“At Google, keeping you safe online is our top priority, so we continuously invest in new tools and features to keep your personal information safe, including your passwords. We are already making password management easier and safer, and we’re providing a sneak peek at how our continued innovation is creating a future where one day you won’t need a password at all.”
While a password-less future for your Gmail, YouTube, and Google Docs account might still be a little way off, Google announced a change that will kick-in much sooner.
Google already offers two-step verification as an optional extra to protect your account. For those who don’t know, two-step verification means a username-password alone isn’t enough to gain access to an account. To login successfully, you’ll also need to input a randomly generated code, which is sent somewhere that only the account owner would have access – like a separate email address, a mobile phone number, or a smartphone app like Google Authenticator.
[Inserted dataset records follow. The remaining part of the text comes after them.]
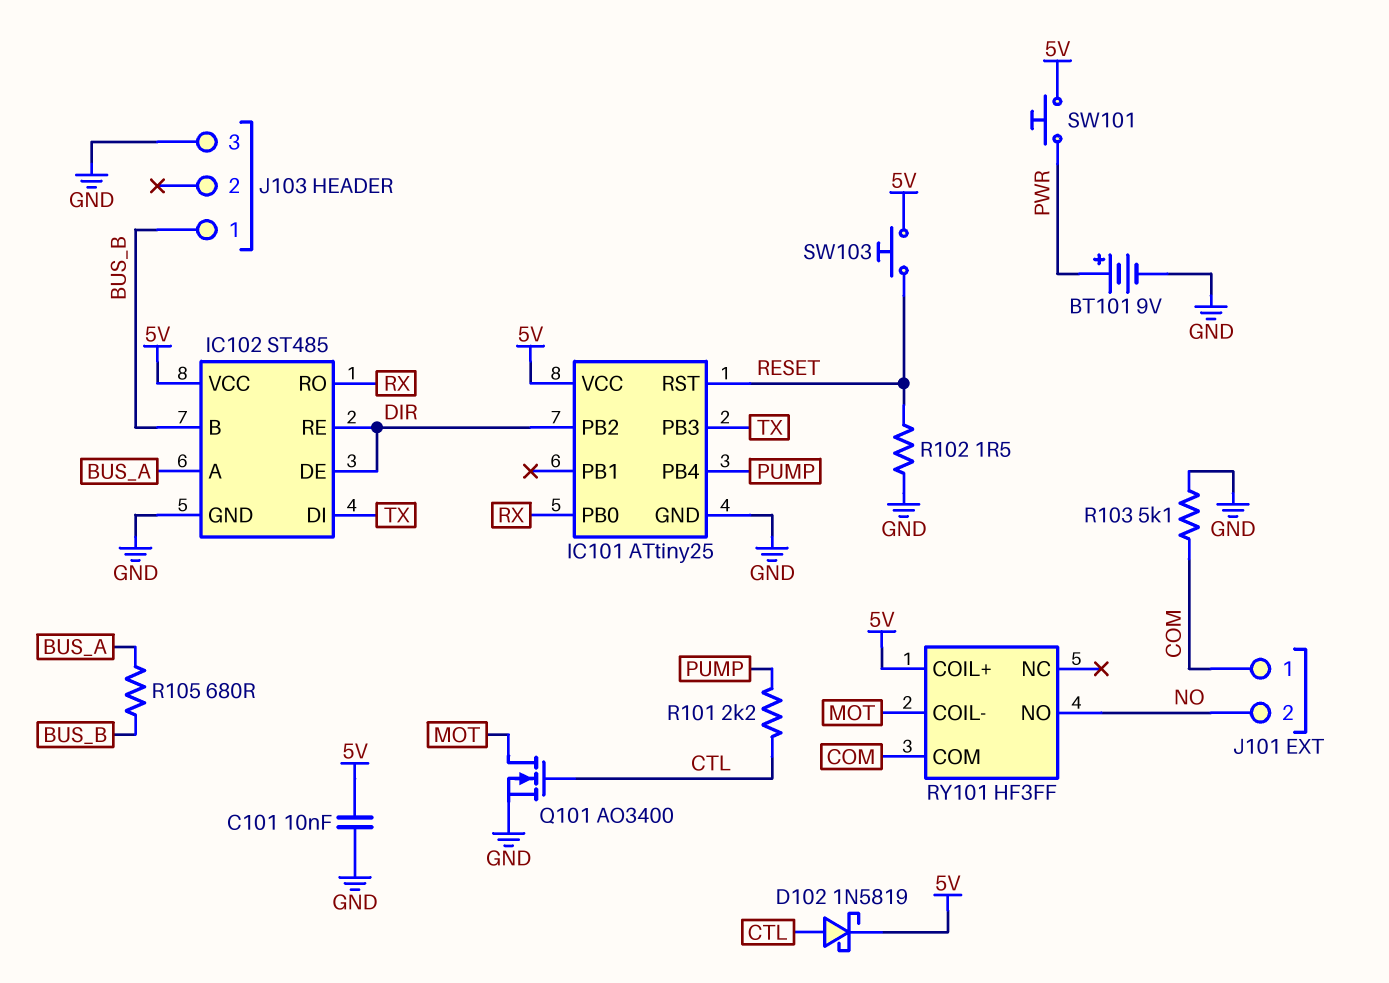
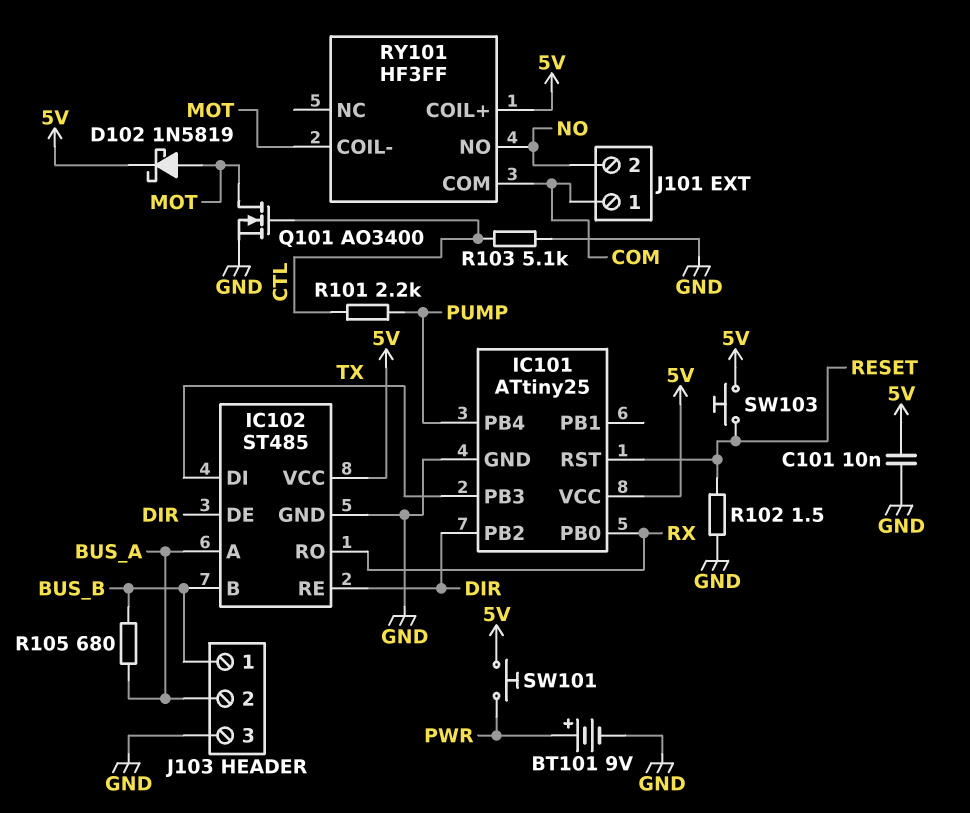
D102: schottky 1N5819 (A CTL, K 5V) -> schottky 1N5819 (A MOT, K 5V)
J103 pin 2: none -> BUS_A
R103: 5.1k (COM, GND) -> 5.1k (CTL, GND)

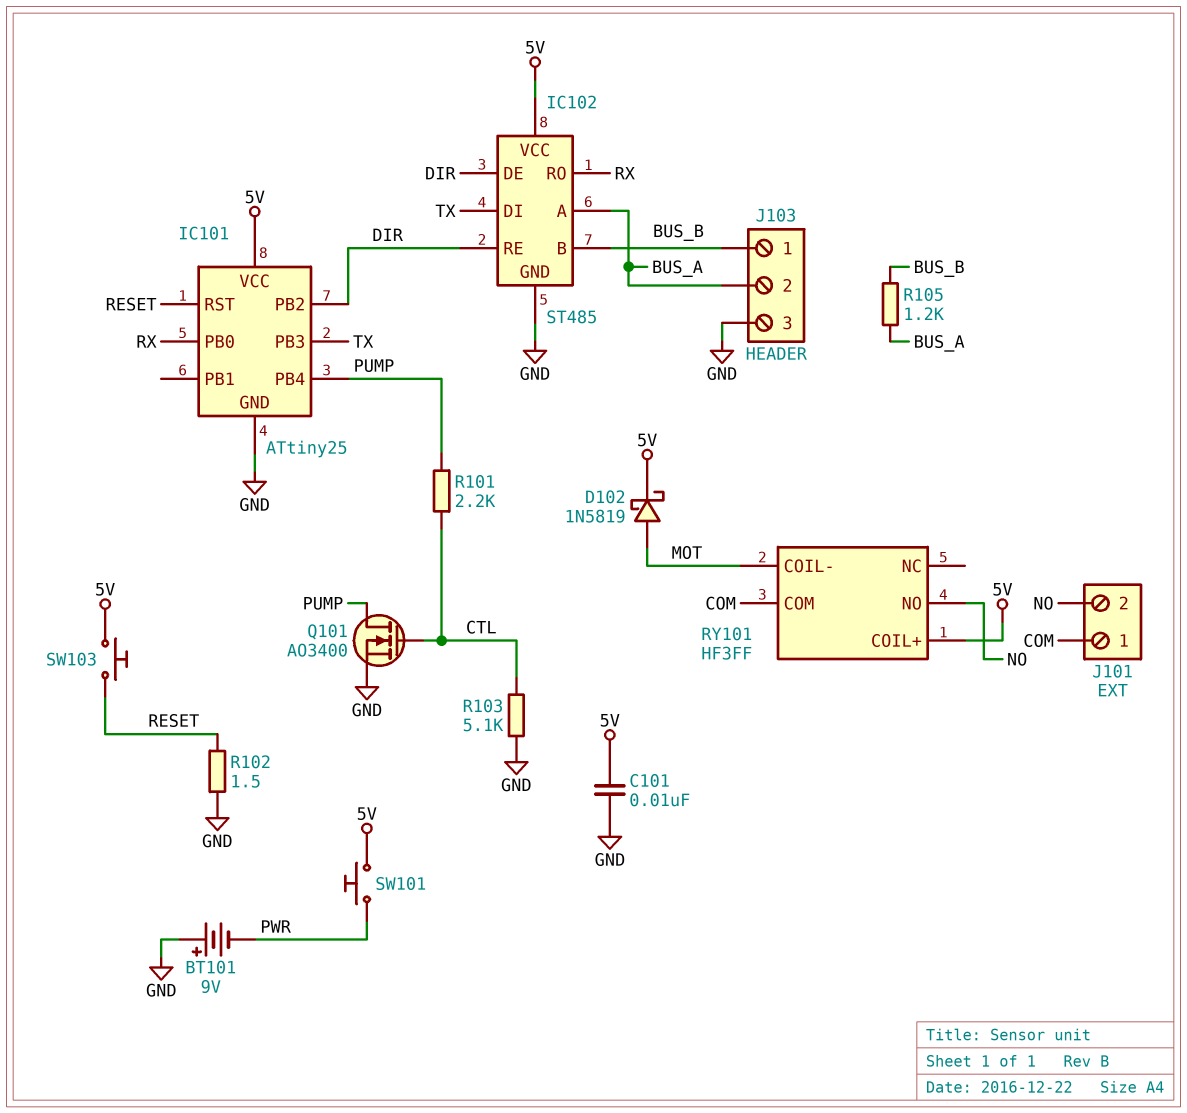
BT101: 9V (plus PWR, minus GND) -> 9V (plus GND, minus PWR)
Q101: NMOS AO3400 (G CTL, D MOT, S GND) -> NMOS AO3400 (G CTL, D PUMP, S GND)
R105: 680 (BUS_A, BUS_B) -> 1.2k (BUS_A, BUS_B)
While two-step verification is currently voluntary for all Google account owners, that is set to change. In the near future, Google plans to make two-step verification mandatory for all accounts. Before that happens, Google says it plans to improve some of its multi-factor authentication methods.
To make getting your hands on that uniquely-generated code a little easier, Google plans to build security keys into Android devices and via the Google Smart Lock app for iOS. So, you won’t need to have a mobile signal …you’ll be able to use your phone itself as verification that it really you trying to login to your account.
And while passwords are living on borrowed time, Google acknowledges they’re likely to be around for a little while longer.
Google recently added a Password Import feature, which lets you upload up to 1,000 passwords at a time from various third-party websites or apps for free.
Risher concludes, “Features like Password Import, Password Manager and Security Checkup – combined with authentication products like Sign-in with Google – reduce the spread of weak credentials. All are examples of how we’re working to make your online experience safer and easier – not just on Google, but across the web. One day, we hope stolen passwords will be a thing of the past, because passwords will be a thing of the past, but until then Google will continue to keep you and your passwords safe.”